A Grand Jury derives its name from the fact that it usually has a greater number of jurors than a trial (petit) jury. One of the earliest concepts of Grand Juries dates back to early Greece where the Athenians used an accusatory body. In early Briton, the Saxons also used something similar to a Grand Jury System. During the years 978 to 1016, one of the Dooms (laws) stated that for each 100 men, 12 were to be named to act as an accusing body. They were cautioned "not to accuse an innocent man or spare a guilty one."

The Grand Jury can also be traced to the time of the Norman conquest of England in 1066. There is evidence that the courts of that time summoned a body of sworn neighbors to present crimes that had come to their knowledge. Since the members of that accusing jury were selected from small jurisdictions, it was natural that they could present accusations based on their personal knowledge.

Historians agree that the Assize [court session or assembly] of Clarendon in 1166 provided the ground work for our present Grand Jury system. During the reign of Henry II (1154-1189), to regain for the crown the powers usurped by Thomas Becket, Chancellor of England, 12 "good and lawful men" in each village were assembled to reveal the names of those suspected of crimes. It was during this same period that juries were divided into two types, civil and criminal, with the development of each influencing the other.

The oath taken by these jurors provided that they would carry out their duties faithfully, that they would aggrieve no one through enmity nor deference to anyone through love, and that they would conceal those things that they had heard.

By the year 1290, these accusing juries were given the authority to inquire into the maintenance of bridges and highways, defects of jails, and whether the Sheriff had kept in jail anyone who should have been brought before the justices. "Le Grand Inquest" evolved during the reign of Edward III (1368), when the "accusatory jury" was increased in number from 12 to 23, with a majority vote necessary to indict anyone accused of crime.

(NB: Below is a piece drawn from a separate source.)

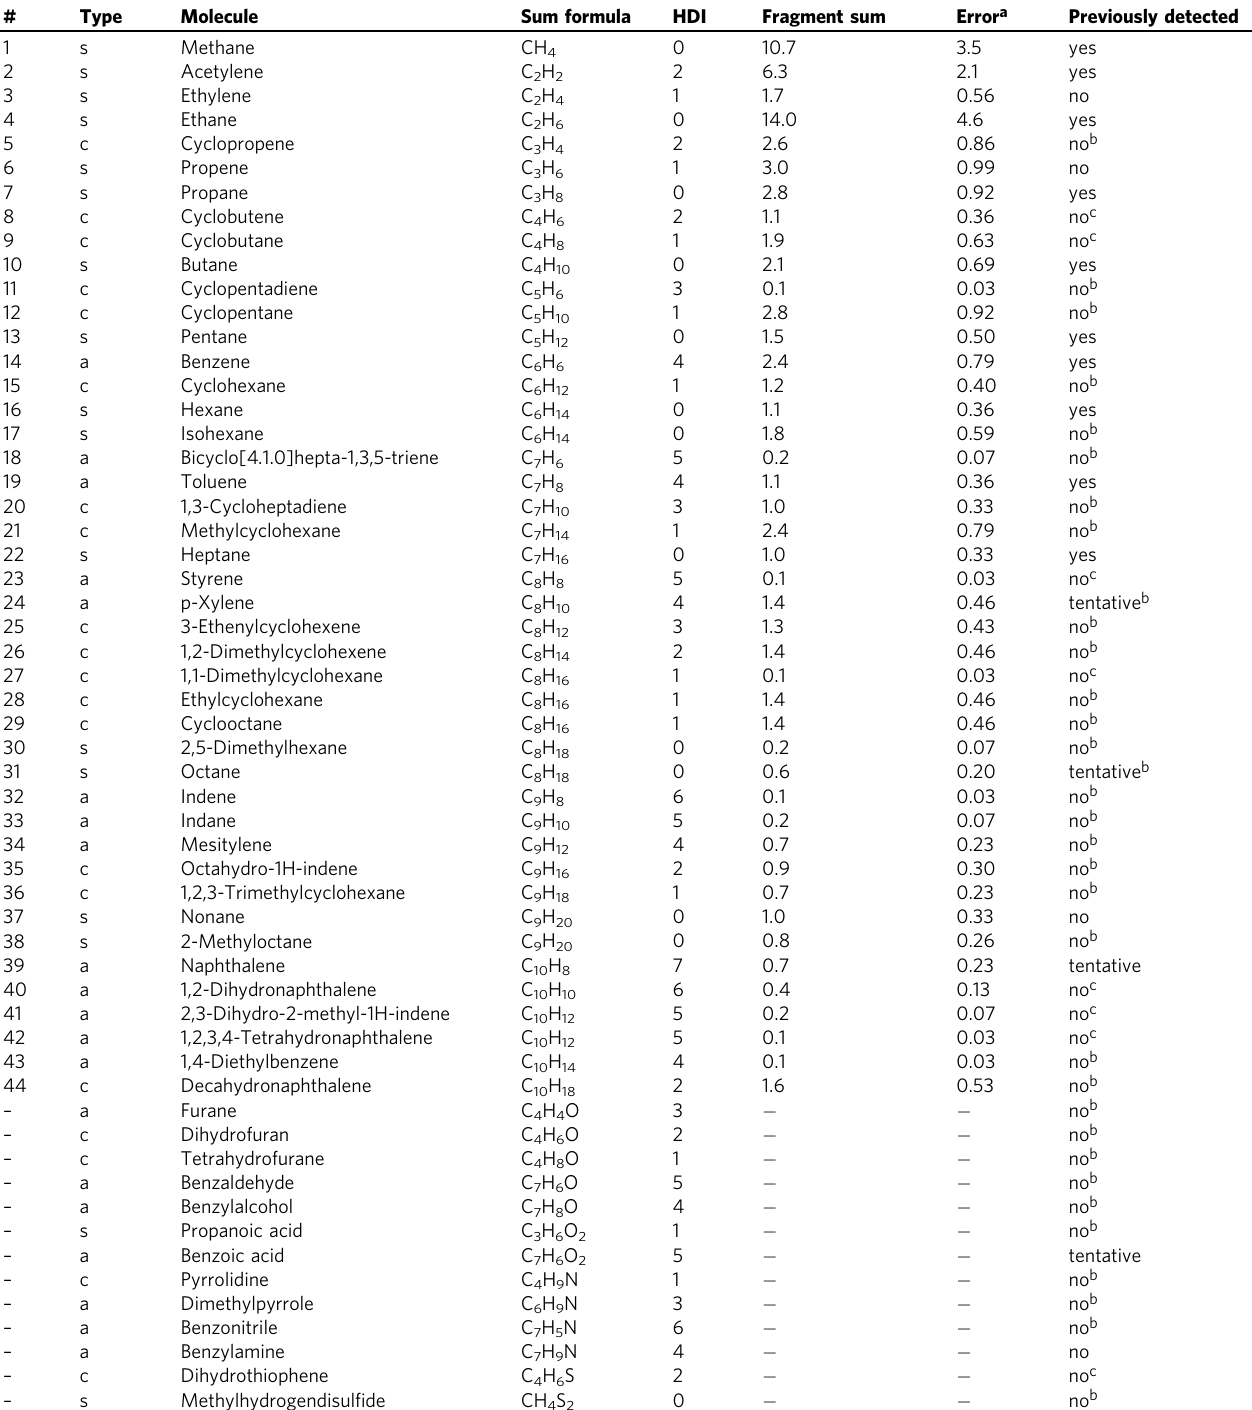
Table 1 List of molecules identi fi ed in the coma of 67P on 3 August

In America, the Massachusetts Bay Colony impaneled the first Grand Jury in 1635 to consider cases of murder, robbery and wife beating. As early as 1700, the value of the Grand Jury was recognized as opposing the Royalists. These colonial Grand Juries expressed their independence by refusing to indict leaders of the Stamp Act (1765), and refusing to bring libel charges against the editors of the Boston Gazette (1765). A union with other colonies to oppose British taxes was supported by the Philadelphia Grand Jury in 1770.

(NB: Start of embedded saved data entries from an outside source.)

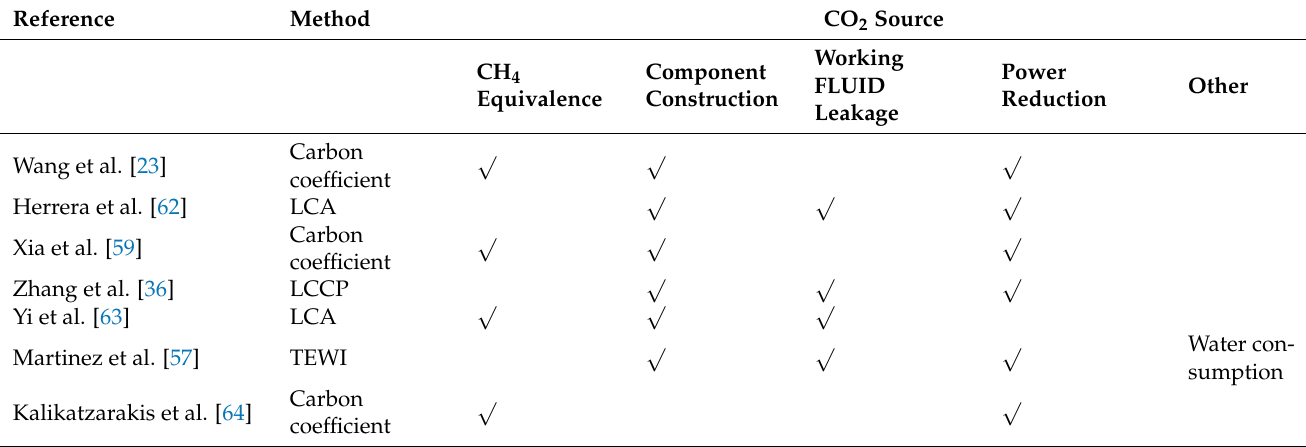
Table 2. Typical references involving carbon dioxide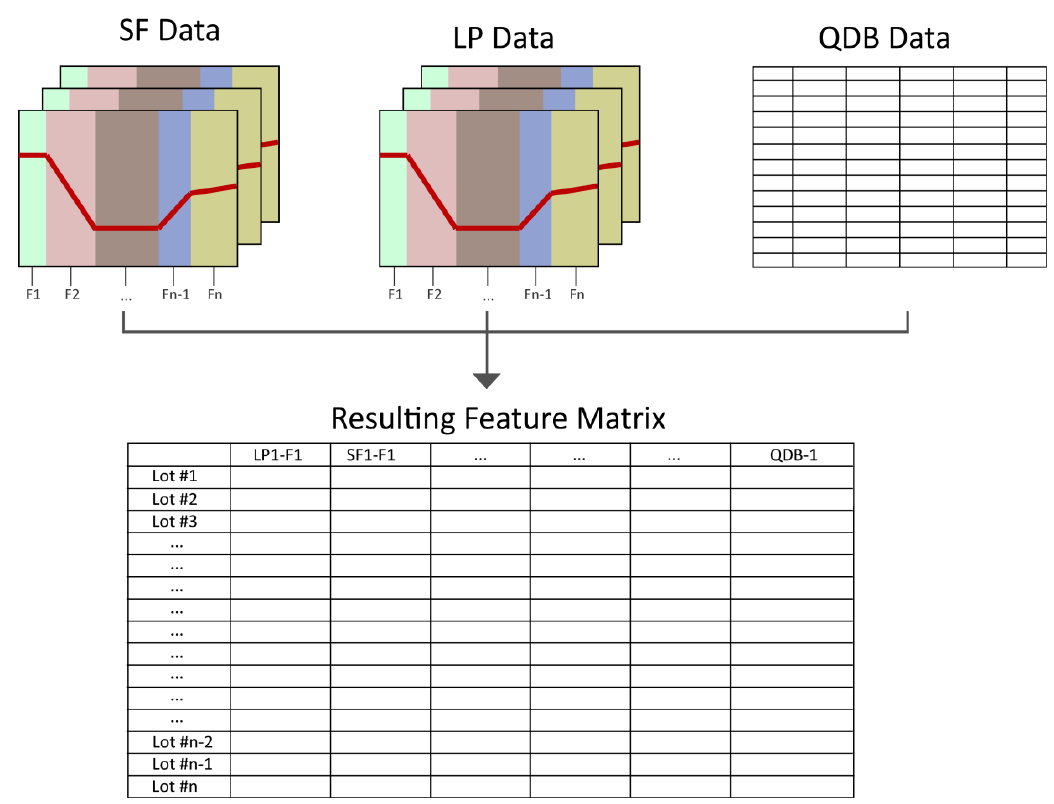
Figure 7. Schematic workflow of feature extraction. After the time-series data of SF and LP are separated into phases, various features are extracted (shown as F1, F2, …, Fn-1, Fn) from the data per lot and summarized in an overall feature matrix. Furthermore, the features of the QDB data are added to the feature matrix. The resulting feature matrix is ready for to be further processed by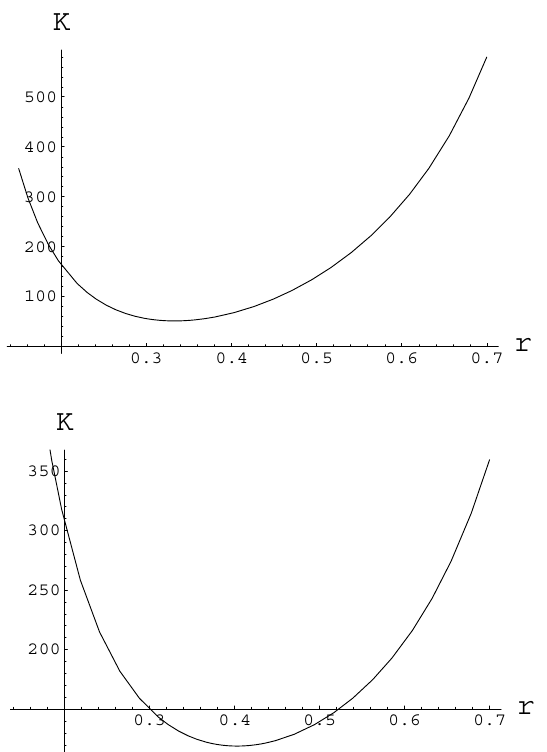
Fig. 3. ( a ) The real part (K) of the dispersion relation for thermal electron on closed magnetic field lines (Eq. (28)) at Mars shown ver- sus frequency below the electron gyrofrequency, r = ω/ω He . This curve is for a ratio of 0.25 between the concentrations of the tran- sient component and of the loss-cone distribution (the electron flux trapped in the “magnetic bottle”). The real part is positive in the whole frequency interval, indicating transparency. ( b ) Same as Fig. 3a, but here for a ratio of 0.4 between the concentration of the transient component and the component trapped in the “magnetic bottle”. The real part is negative for 0 . 3 <r< 0 . 5, indicating that waves within that range can not propagate. Thus, for increasing concentration in the magnetic bottle, (decreasing ration) the whole frequency range below the electron gyrofrequency becomes trans- parent (Fig.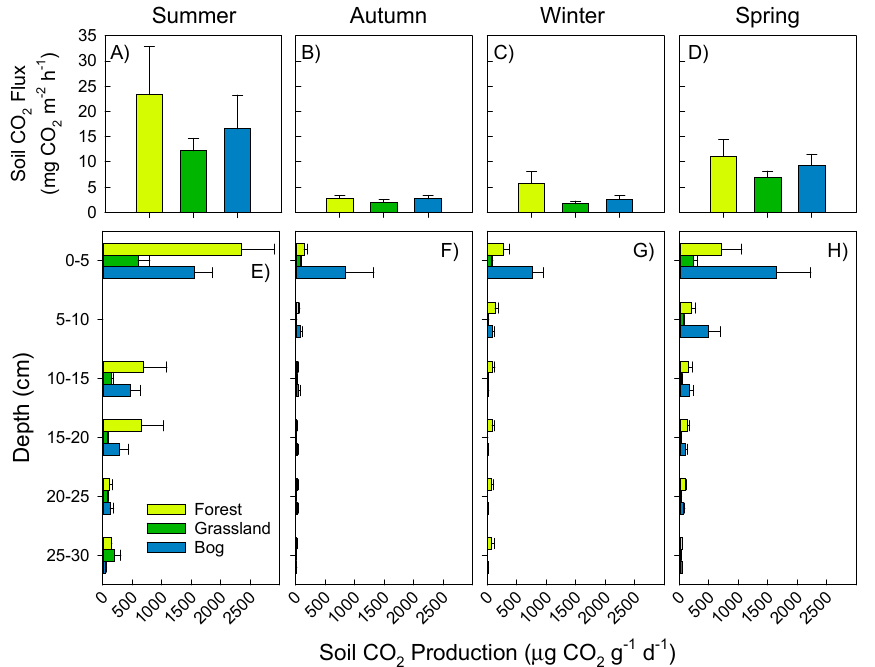
Figure 2. Soil CO 2 fluxes (top panels, A – D ) and production (bottom panels, E – H ). Surface flux measurements and soils collected for production on 17 February (summer, A , E ), 25 May (autumn, B , F ), 22 September (winter, C , G ), and 23 November (spring, D , H ) in 2015. Mean and standard error shown ( n = 4). In situ CH 4 fluxes ranged from − 413 to +778 µg CH 4 m − 2 h − 1 (Figure 3A–D). Absolute fluxes, either positive or negative, were greatest in summer compared to other seasons.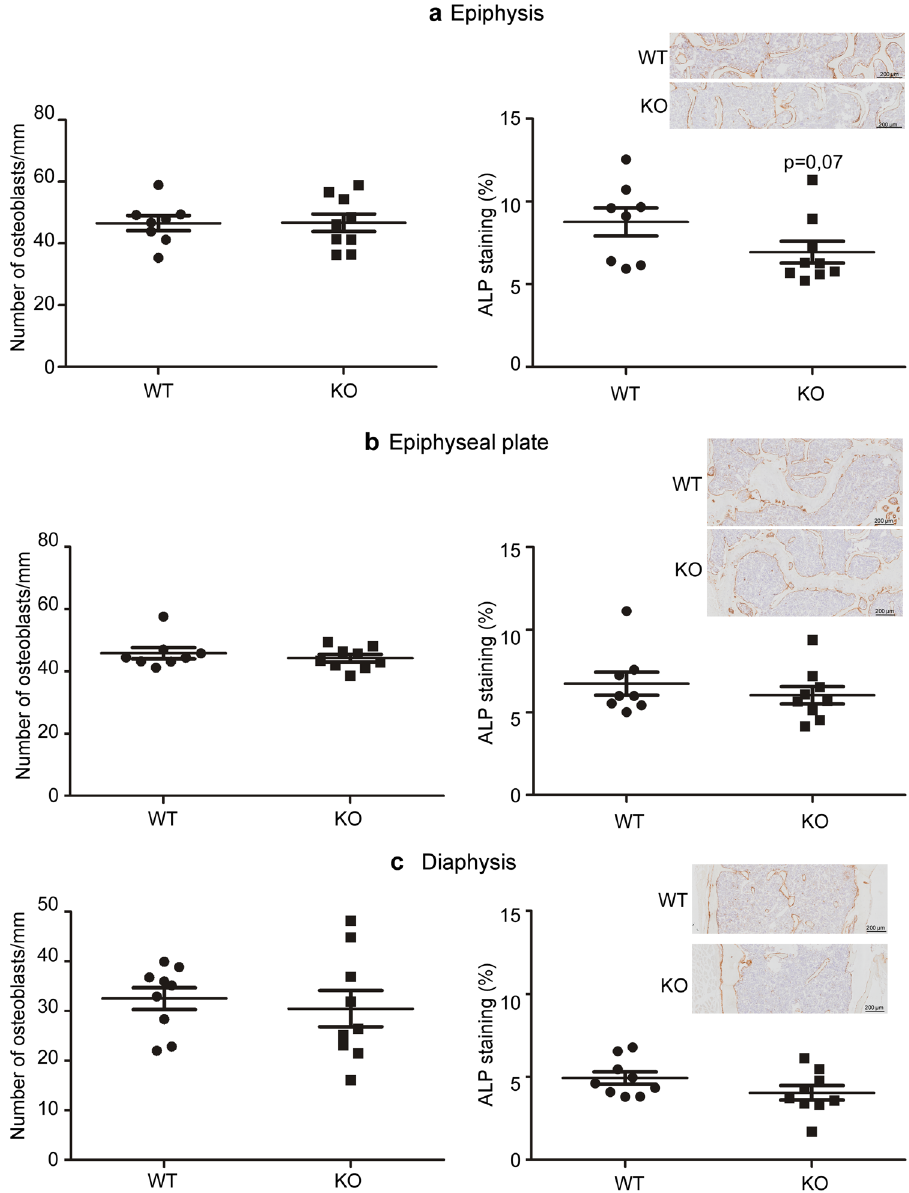
Figure 6. Osteoblast numbers are not modified in HYAL1 deficient femurs, but alkaline phosphatase (ALP) immunostaining is decreased in the epiphysis. ( a – c ) The number of osteoblasts per mm and the % of area positive for alkaline phosphatase were quantified on slices at the epiphysis, the epiphyseal plate, and the diaphysis (approximately at a 25–30% distance from the distal end) of 18-month-old mice (n ≥ 8 mice per group). N.B. Osteoblast numbers were counted in HES stained sections (see Fig. 5 for representative micrographies). The graphs show the means ± SEM. *p < 0.05 (two-tailed Mann–Whitney U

By the end of the Colonial Period, the Grand Jury had become an indispensable adjunct of Government: "they proposed new laws, protested against abuses in government, and wielded the tremendous authority in their power to determine who should and who should not face trial."

Public support for Grand Juries, sustained through the Revolutionary Period, began to wane in the early 1800's. Adoption of the Fourteenth Amendment in 1868, made it illegal to "deprive any person of life, liberty or property without due process of law." As interpreted by some states, this amendment no longer required prosecution of crimes by Grand Jury indictment nor prohibited direct accusation by a prosecutor. California is still one of the states that allows prosecution to be initiated by either a Criminal Grand Jury indictment or judicial preliminary hearing.

San Mateo does not impanel a Criminal Grand Jury. If the Civil Grand Jury ascertains that there is an indictable offense, then a separate Criminal Grand Jury will be impaneled.

The first California Penal Codes contained statutes providing for a Grand Jury, to be impaneled quarterly, at the same time as the trial jurors were drawn. Early Grand Juries investigated local prisons, conducted audits of county books and pursued matters of community interest. The role of the Grand Jury in California is unique. The statutes passed in 1880 allowed their duties to include investigation of county government by a Grand Jury beyond alleged misconduct of public officials. Only California and Nevada mandate that Grand Juries be impaneled annually to function specifically in a watchdog capacity over county government.